CurlewKate · 21/10/2024 10:20

So "every month or two" (how often actually?) your child's grandparents who are your dp's parents babysit and "stay almost the whole weekend " (how long actually?) and you're bitching about it? Right.....

CurlewKate · 21/10/2024 10:23

@Sillysausage76 "Can you not drop the children to them and then pick them up after?"

Voice of the OP "But it's an hour's drive!"

BulletinBoard · 21/10/2024 10:38

I’m one of the first usually OP, to be saying how lucky you are to have help and childcare (because I don’t have and am envious of those that do, but that’s another story).

In this case though, I have to admit I felt stressed reading your post! Then more stressed after another poster’s response about how their ex demanded their time and energy all weekend long, to host his parents.

I feel if I were in a similar situation I would feel the same and not enjoy the weekends they visit very much, even if it meant a few hours of help.

I hope somehow you can find some sort of solution (like dropping kids at GP’s place instead).

WiserOlderElf · 21/10/2024 10:39

BulletinBoard · 21/10/2024 10:38

I’m one of the first usually OP, to be saying how lucky you are to have help and childcare (because I don’t have and am envious of those that do, but that’s another story).

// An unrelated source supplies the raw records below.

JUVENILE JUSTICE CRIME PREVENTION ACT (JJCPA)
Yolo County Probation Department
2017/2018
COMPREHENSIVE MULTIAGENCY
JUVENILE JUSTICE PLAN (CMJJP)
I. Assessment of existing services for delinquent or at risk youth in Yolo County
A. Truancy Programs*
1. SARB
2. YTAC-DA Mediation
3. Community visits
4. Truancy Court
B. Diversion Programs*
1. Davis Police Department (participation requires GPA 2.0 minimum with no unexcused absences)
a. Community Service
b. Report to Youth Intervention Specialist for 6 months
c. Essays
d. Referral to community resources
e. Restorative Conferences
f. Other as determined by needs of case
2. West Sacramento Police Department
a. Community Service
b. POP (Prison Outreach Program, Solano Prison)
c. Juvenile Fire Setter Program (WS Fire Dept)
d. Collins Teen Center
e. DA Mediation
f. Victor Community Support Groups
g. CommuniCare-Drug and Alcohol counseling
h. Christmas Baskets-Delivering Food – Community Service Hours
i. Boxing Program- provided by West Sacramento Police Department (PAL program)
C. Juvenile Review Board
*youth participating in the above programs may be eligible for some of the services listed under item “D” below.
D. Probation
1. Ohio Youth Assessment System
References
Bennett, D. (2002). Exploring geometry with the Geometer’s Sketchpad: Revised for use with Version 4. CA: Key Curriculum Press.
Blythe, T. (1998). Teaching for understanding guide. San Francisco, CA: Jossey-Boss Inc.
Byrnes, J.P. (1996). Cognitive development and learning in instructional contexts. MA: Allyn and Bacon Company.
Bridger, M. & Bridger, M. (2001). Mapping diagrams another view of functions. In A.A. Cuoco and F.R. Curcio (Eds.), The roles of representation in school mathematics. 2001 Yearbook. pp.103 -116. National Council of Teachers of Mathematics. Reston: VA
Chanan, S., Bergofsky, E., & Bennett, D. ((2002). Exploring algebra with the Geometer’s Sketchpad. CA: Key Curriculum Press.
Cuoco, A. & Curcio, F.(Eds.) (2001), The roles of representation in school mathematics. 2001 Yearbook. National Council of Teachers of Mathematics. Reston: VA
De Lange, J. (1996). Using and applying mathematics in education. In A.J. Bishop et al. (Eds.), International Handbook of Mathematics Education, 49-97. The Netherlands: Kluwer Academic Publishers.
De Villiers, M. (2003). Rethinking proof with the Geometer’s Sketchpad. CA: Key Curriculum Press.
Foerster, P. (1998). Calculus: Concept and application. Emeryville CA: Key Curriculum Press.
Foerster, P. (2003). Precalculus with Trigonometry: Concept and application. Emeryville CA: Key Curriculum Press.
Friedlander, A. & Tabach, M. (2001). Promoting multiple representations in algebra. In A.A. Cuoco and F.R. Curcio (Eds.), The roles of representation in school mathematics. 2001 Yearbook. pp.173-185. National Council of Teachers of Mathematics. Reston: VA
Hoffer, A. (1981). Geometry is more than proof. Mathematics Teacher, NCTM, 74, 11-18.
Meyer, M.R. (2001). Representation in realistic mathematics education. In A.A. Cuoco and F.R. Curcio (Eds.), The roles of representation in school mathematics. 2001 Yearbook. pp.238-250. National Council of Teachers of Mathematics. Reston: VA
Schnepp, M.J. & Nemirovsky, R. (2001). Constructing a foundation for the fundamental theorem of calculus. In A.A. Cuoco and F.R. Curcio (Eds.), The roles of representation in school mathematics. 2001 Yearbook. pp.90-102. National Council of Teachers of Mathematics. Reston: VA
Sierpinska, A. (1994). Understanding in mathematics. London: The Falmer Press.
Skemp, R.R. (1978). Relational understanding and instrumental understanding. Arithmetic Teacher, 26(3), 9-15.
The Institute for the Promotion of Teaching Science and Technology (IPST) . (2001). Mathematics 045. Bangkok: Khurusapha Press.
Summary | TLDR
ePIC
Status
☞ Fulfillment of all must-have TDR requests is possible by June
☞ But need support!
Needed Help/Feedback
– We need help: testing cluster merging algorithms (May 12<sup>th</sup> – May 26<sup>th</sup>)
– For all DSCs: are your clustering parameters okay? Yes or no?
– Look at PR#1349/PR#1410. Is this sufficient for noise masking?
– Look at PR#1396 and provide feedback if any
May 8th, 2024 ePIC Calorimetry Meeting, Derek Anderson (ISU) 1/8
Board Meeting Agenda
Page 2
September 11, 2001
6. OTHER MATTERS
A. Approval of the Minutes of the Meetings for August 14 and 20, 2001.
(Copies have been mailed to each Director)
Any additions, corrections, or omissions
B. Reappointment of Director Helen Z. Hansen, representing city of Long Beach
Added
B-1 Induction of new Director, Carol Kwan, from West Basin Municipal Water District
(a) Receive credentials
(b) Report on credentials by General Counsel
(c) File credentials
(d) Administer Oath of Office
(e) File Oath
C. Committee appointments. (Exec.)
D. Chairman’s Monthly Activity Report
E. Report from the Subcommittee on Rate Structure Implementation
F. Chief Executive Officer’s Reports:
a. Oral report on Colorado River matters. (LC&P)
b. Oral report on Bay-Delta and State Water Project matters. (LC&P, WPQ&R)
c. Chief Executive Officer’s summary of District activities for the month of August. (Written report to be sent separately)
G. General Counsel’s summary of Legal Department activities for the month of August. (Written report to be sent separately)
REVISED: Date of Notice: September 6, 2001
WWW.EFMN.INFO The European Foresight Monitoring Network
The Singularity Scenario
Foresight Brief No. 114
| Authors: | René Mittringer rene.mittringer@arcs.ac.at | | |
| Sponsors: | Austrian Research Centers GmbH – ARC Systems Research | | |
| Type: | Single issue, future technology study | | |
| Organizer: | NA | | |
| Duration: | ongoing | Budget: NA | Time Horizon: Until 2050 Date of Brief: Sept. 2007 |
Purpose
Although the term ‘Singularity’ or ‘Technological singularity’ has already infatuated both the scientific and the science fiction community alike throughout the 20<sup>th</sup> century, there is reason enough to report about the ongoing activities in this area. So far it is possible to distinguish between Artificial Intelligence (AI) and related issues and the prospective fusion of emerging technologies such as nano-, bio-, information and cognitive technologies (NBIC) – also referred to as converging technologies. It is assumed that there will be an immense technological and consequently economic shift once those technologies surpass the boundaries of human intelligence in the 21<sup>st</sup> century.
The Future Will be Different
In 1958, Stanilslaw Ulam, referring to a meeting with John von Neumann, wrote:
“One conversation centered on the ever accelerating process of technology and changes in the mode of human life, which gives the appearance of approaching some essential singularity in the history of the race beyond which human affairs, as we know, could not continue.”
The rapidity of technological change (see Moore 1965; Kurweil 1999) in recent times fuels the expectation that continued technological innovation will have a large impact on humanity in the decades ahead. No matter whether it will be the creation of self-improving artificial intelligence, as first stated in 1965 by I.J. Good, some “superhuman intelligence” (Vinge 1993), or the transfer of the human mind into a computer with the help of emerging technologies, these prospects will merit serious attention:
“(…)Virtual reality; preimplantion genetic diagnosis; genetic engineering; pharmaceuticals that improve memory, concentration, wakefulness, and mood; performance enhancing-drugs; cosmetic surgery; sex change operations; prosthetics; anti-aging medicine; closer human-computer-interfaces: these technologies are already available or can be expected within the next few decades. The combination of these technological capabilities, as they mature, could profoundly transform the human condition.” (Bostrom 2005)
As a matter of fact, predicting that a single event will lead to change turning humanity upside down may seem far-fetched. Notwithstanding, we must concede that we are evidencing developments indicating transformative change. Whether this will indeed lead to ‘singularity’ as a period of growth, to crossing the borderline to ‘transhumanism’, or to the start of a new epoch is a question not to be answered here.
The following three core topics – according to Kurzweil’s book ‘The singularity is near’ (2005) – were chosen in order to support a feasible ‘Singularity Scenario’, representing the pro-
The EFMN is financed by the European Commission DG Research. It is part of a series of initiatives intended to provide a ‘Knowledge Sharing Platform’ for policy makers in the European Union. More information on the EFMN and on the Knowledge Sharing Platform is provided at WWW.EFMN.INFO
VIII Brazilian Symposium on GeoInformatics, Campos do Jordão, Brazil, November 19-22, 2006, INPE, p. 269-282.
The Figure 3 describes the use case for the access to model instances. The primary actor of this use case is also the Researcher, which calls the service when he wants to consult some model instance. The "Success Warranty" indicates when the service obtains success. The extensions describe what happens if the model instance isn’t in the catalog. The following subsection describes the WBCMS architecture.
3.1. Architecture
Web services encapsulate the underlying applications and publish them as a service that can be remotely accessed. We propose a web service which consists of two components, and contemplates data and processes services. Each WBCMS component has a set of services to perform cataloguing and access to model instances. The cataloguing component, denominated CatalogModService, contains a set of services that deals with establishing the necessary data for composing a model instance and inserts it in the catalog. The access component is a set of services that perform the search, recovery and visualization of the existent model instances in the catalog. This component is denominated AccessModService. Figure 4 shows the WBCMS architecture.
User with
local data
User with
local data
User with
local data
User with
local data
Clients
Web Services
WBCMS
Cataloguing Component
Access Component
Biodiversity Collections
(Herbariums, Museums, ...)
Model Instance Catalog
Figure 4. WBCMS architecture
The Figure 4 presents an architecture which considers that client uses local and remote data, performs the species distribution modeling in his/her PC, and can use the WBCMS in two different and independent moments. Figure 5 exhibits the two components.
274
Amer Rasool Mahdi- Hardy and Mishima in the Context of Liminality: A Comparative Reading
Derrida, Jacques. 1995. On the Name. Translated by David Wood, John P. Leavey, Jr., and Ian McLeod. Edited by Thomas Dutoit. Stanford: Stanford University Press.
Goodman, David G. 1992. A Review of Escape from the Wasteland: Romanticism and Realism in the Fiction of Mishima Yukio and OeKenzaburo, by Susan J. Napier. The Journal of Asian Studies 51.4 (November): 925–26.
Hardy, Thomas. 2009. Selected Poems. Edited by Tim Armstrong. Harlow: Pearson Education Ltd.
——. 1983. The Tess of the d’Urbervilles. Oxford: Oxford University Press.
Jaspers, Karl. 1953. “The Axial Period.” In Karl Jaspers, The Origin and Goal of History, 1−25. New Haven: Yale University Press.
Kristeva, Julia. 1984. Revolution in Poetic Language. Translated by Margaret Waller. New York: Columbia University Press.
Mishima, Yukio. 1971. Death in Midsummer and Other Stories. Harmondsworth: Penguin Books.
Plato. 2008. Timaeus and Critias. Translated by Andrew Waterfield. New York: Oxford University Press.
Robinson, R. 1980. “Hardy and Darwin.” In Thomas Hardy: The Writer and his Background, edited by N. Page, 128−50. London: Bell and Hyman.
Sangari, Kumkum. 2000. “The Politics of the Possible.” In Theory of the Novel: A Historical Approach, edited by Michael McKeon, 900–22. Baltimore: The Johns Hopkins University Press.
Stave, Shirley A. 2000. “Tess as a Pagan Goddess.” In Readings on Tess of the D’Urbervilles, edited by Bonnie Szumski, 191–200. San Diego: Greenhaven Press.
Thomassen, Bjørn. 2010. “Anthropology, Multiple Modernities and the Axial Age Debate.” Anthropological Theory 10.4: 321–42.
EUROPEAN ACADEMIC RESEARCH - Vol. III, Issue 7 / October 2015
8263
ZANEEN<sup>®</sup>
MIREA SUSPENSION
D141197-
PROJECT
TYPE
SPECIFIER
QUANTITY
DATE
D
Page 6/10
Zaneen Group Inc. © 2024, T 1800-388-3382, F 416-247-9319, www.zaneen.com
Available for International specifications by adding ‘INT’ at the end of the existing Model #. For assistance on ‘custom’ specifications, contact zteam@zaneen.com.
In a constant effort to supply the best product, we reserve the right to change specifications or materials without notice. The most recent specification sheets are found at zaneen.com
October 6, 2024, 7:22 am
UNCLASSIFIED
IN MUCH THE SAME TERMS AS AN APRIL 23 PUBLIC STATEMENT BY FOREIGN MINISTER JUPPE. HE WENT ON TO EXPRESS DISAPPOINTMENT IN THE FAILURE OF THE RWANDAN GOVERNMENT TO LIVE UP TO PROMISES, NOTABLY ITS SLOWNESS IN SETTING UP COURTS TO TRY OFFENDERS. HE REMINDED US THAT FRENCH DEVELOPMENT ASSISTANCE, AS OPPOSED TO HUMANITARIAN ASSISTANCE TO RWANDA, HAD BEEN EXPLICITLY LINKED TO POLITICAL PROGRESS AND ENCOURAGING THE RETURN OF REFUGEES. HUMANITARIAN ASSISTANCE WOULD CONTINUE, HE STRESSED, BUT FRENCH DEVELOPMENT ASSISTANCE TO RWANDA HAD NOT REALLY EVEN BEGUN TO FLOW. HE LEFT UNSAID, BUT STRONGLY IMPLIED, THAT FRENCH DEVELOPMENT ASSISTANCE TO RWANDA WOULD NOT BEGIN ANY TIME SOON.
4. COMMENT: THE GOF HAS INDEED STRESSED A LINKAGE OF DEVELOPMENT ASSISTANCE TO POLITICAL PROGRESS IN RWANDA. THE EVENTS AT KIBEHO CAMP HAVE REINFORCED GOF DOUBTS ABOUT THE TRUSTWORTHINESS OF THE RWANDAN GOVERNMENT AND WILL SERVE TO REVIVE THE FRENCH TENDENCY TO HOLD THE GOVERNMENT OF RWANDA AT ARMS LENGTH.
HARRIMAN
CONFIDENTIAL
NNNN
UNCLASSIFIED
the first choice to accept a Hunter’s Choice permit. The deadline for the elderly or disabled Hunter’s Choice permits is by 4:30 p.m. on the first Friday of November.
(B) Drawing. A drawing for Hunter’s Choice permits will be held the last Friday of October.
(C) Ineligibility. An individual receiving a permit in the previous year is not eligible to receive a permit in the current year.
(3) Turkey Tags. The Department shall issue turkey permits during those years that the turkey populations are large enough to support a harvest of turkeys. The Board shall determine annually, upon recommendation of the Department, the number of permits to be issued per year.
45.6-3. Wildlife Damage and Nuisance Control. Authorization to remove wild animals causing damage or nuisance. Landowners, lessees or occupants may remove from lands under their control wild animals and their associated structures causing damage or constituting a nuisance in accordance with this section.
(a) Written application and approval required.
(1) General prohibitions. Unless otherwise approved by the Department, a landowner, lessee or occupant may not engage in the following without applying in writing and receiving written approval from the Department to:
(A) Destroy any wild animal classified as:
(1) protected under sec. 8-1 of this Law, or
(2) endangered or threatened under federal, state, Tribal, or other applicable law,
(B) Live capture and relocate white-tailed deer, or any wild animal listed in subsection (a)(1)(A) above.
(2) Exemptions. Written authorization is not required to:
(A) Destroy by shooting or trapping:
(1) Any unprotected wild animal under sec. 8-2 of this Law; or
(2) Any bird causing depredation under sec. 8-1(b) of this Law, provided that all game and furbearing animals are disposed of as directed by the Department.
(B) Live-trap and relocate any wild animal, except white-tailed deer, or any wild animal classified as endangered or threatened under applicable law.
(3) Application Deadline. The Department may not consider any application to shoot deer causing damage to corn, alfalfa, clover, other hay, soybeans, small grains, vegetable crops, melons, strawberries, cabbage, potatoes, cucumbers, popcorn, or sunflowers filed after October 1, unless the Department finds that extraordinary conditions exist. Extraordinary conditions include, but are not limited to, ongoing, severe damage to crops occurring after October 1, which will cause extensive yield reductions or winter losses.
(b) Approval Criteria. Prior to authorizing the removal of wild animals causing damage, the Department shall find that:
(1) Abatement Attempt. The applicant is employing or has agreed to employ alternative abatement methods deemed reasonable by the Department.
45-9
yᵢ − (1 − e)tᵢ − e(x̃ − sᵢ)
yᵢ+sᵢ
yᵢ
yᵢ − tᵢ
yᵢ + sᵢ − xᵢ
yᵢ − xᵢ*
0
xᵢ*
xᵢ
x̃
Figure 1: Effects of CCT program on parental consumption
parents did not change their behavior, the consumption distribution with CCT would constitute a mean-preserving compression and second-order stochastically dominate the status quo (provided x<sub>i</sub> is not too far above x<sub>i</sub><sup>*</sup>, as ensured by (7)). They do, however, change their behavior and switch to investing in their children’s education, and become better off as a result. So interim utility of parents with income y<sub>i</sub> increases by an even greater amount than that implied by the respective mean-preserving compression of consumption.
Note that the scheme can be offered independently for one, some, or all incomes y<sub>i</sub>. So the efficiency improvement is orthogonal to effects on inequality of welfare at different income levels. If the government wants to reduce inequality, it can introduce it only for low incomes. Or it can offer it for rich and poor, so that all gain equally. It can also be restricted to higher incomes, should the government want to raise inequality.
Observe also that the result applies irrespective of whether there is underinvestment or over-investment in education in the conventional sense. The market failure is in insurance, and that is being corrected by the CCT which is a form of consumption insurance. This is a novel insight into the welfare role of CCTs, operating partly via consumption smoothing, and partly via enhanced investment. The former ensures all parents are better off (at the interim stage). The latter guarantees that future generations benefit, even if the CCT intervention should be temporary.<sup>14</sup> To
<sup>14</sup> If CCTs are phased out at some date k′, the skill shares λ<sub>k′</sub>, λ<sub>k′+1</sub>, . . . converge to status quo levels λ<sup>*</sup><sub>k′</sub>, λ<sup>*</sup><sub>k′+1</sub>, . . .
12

In this case though, I have to admit I felt stressed reading your post! Then more stressed after another poster’s response about how their ex demanded their time and energy all weekend long, to host his parents.

I feel if I were in a similar situation I would feel the same and not enjoy the weekends they visit very much, even if it meant a few hours of help.

I hope somehow you can find some sort of solution (like dropping kids at GP’s place instead).

Surely the solution to this, if it’s stressing the OP out, is to not ask them to provide childcare? It’s an easily solved problem. However it sounds like the OP wants the babysitting, she just doesn’t want to have to do anything in return.